START Listed records

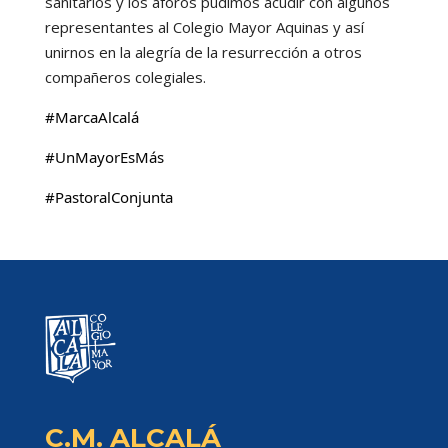
sanitarios y los aforos pudimos acudir con algunos
representantes al Colegio Mayor Aquinas y así
unirnos en la alegría de la resurrección a otros
compañeros colegiales.
#MarcaAlcalá
#UnMayorEsMás
#PastoralConjunta
C.M. ALCALÁ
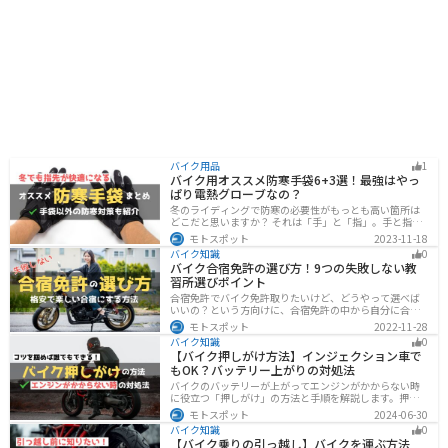
バイク用品
1
バイク用オススメ防寒手袋6+3選！最強はやっ
ぱり電熱グローブなの？
冬のライディングで防寒の必要性がもっとも高い箇所は
どこだと思いますか？ それは「手」と「指」。手と指が
冷えてしまうと、防寒ジャケットをいくら着込んでも寒
モトスポット
2023-11-18
さから逃れることはできません。そんな防寒の要となる
バイク知識
0
オススメ防寒手袋を紹介します。
バイク合宿免許の選び方！9つの失敗しない教
習所選びポイント
合宿免許でバイク免許取りたいけど、どうやって選べば
いいの？という方向けに、合宿免許の中から自分に合っ
た教習所を選ぶ方法をまとめました。押さえるべきポイ
モトスポット
2022-11-28
ントは9つです。料金をできるだけ抑えたり、旅行も兼ね
バイク知識
0
て楽しみたい人必見です！
【バイク押しがけ方法】インジェクション車で
もOK？バッテリー上がりの対処法
バイクのバッテリーが上がってエンジンがかからない時
に役立つ「押しがけ」の方法と手順を解説します。押し
がけができるバイクとできないバイクがあるので、自分
モトスポット
2024-06-30
のバイクができるのか確認しておきましょう。
バイク知識
0
【バイク乗りの引っ越し】バイクを運ぶ方法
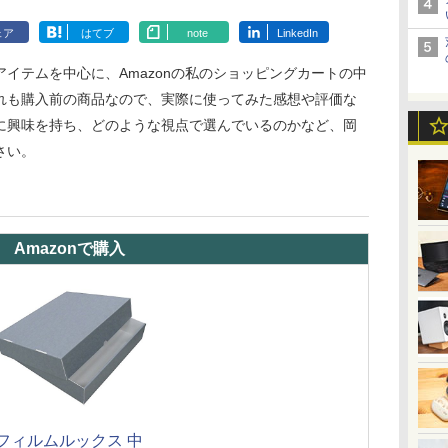
ェア
はてブ
note
LinkedIn
イテムを中心に、Amazonの私のショッピングカートの中
れも購入前の商品なので、実際に使ってみた感想や評価な
に興味を持ち、どのような視点で選んでいるのかなど、岡
さい。
Amazonで購入
フィルムルックス 中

END Listed records

**Instructions for the task**
Render all of the data above as a Markdown table with two columns, Row and Line, placing each line of text in its own numbered row and omitting the pictures and any blank lines.

**Answer box**
| Row | Line |
|---|---|
| 1 | sanitarios y los aforos pudimos acudir con algunos |
| 2 | representantes al Colegio Mayor Aquinas y así |
| 3 | unirnos en la alegría de la resurrección a otros |
| 4 | compañeros colegiales. |
| 5 | #MarcaAlcalá |
| 6 | #UnMayorEsMás |
| 7 | #PastoralConjunta |
| 8 | C.M. ALCALÁ |
| 9 | バイク用品 |
| 10 | 1 |
| 11 | バイク用オススメ防寒手袋6+3選！最強はやっ |
| 12 | ぱり電熱グローブなの？ |
| 13 | 冬のライディングで防寒の必要性がもっとも高い箇所は |
| 14 | どこだと思いますか？ それは「手」と「指」。手と指が |
| 15 | 冷えてしまうと、防寒ジャケットをいくら着込んでも寒 |
| 16 | モトスポット |
| 17 | 2023-11-18 |
| 18 | さから逃れることはできません。そんな防寒の要となる |
| 19 | バイク知識 |
| 20 | 0 |
| 21 | オススメ防寒手袋を紹介します。 |
| 22 | バイク合宿免許の選び方！9つの失敗しない教 |
| 23 | 習所選びポイント |
| 24 | 合宿免許でバイク免許取りたいけど、どうやって選べば |
| 25 | いいの？という方向けに、合宿免許の中から自分に合っ |
| 26 | た教習所を選ぶ方法をまとめました。押さえるべきポイ |
| 27 | モトスポット |
| 28 | 2022-11-28 |
| 29 | ントは9つです。料金をできるだけ抑えたり、旅行も兼ね |
| 30 | バイク知識 |
| 31 | 0 |
| 32 | て楽しみたい人必見です！ |
| 33 | 【バイク押しがけ方法】インジェクション車で |
| 34 | もOK？バッテリー上がりの対処法 |
| 35 | バイクのバッテリーが上がってエンジンがかからない時 |
| 36 | に役立つ「押しがけ」の方法と手順を解説します。押し |
| 37 | がけができるバイクとできないバイクがあるので、自分 |
| 38 | モトスポット |
| 39 | 2024-06-30 |
| 40 | のバイクができるのか確認しておきましょう。 |
| 41 | バイク知識 |
| 42 | 0 |
| 43 | 【バイク乗りの引っ越し】バイクを運ぶ方法 |
| 44 | ェア |
| 45 | はてブ |
| 46 | note |
| 47 | LinkedIn |
| 48 | イテムを中心に、Amazonの私のショッピングカートの中 |
| 49 | れも購入前の商品なので、実際に使ってみた感想や評価な |
| 50 | に興味を持ち、どのような視点で選んでいるのかなど、岡 |
| 51 | さい。 |
| 52 | Amazonで購入 |
| 53 | フィルムルックス 中 |